Head Technician Carl McCormack says, "These things get hot, and then they get cold, then they get hot, then they get cold."

All while temperatures around the Black Hills have stayed cold, very cold at times. That cold routinely causes issues with vehicles, and it's important for your wallet to be sure of several things, some before you even take off.

McCormack says, "If the oil's not lubricating, you cause engine problems down the road because it needs that oil, and on start up is the worst time because oil turns to thick syrup. It doesn't lubricate anymore.

McCormack says to at least let your vehicle warm up for a few minutes to let the fluids warm and begin cycling through. Tires are crucial as well, both tread thickness and air pressure.

McCormack says, "Check your air pressures, visually look at them. It helps to just look at them sometimes. People just want to hurry up and get in the car because it's cold."

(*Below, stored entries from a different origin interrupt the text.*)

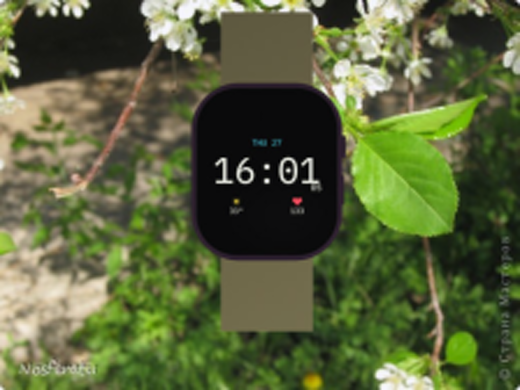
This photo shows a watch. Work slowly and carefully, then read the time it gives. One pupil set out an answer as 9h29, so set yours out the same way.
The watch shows 16h01
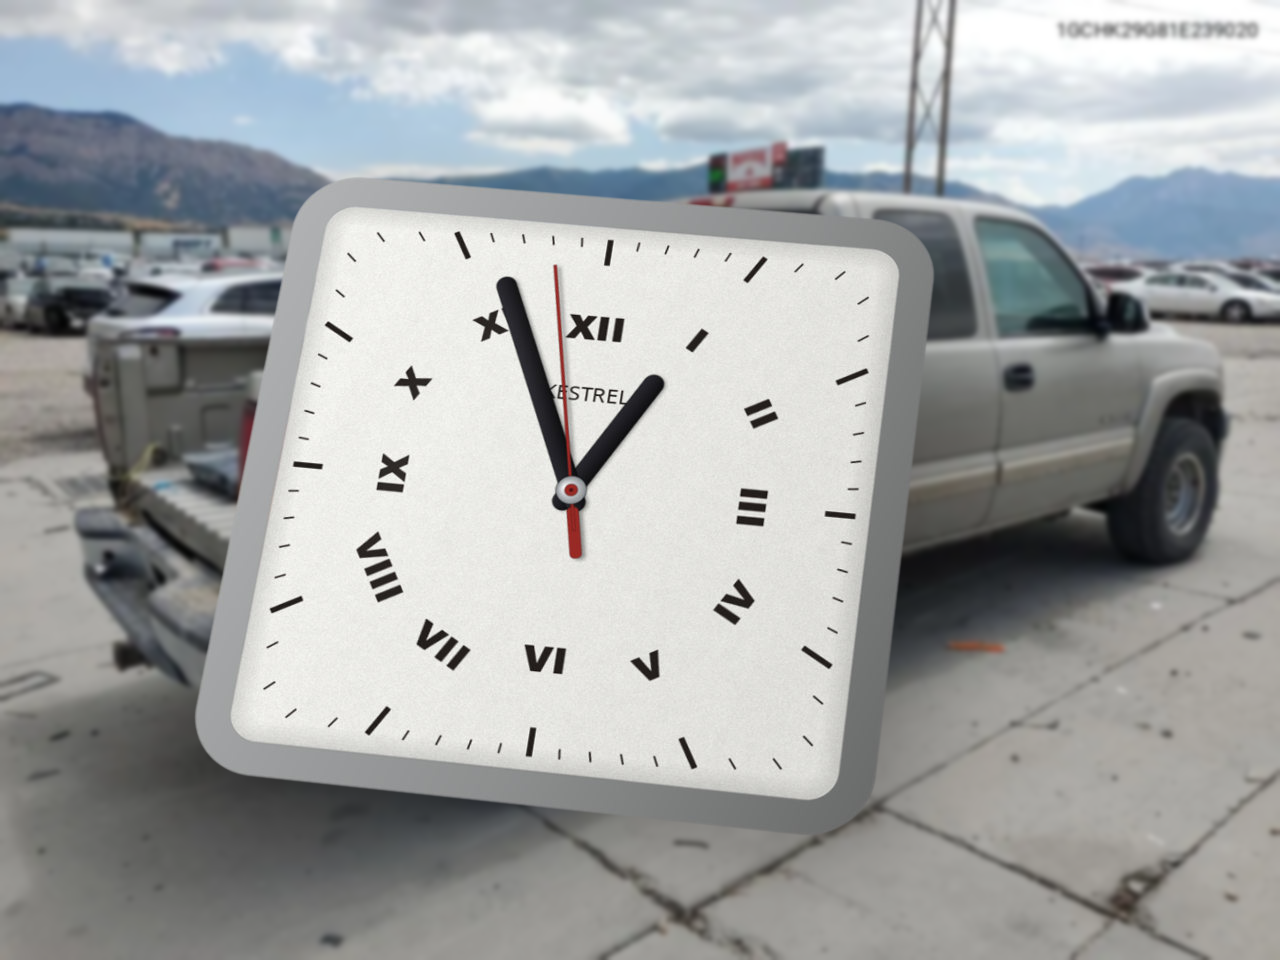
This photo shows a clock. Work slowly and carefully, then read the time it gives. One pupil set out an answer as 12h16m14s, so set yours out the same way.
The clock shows 12h55m58s
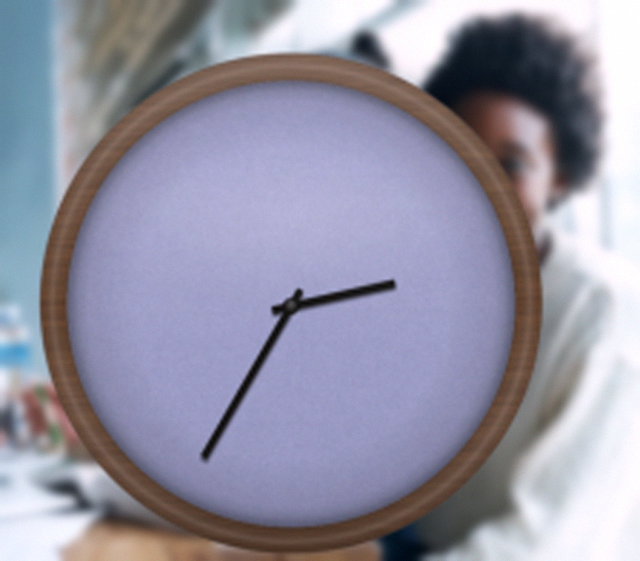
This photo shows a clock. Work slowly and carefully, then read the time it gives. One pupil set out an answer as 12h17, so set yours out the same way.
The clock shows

In the cold, pressure decreases in your vehicle's tires, and although that will help with overall grip, it is outweighed by the risks of driving with under-inflated tires that could go flat or blow out while driving. Tread thickness is not a huge concern in the cold alone, but a few hundredths of an inch can make a big difference on snow and ice.

McCormack says, "Tire thicknesses for good tread, 10/32" but when you get down to about 4/32" or 5/32" traction is gone. Snow packs in there, and it becomes a slick.

Keeping your windows clear of snow and ice is obvious, but pay attention to where all of that goes.

McCormack says, "This is another issue, right here where people don't clean the snow off from underneath their windshield wipers, and it will break it. It packs them down, and you just easily take the snow out of there and it will help save your windshield wipers.

Using your windshield wipers to clear snow and ice also causes uneven wear on the wiper blades, and it's best to clear the windows with a brush or ice scraper. The battery faces extra work in the cold too, as it requires more power to crank the engine.

McCormack says, "Normally it would be fine, but when you're getting into sub-zero temperatures, it can't hold that charge to turn this engine because it's hard to turn because it's cold."

Your vehicle's battery should measure to 12.4 volts or higher to be confident it will be able to start your engine on a very cold day.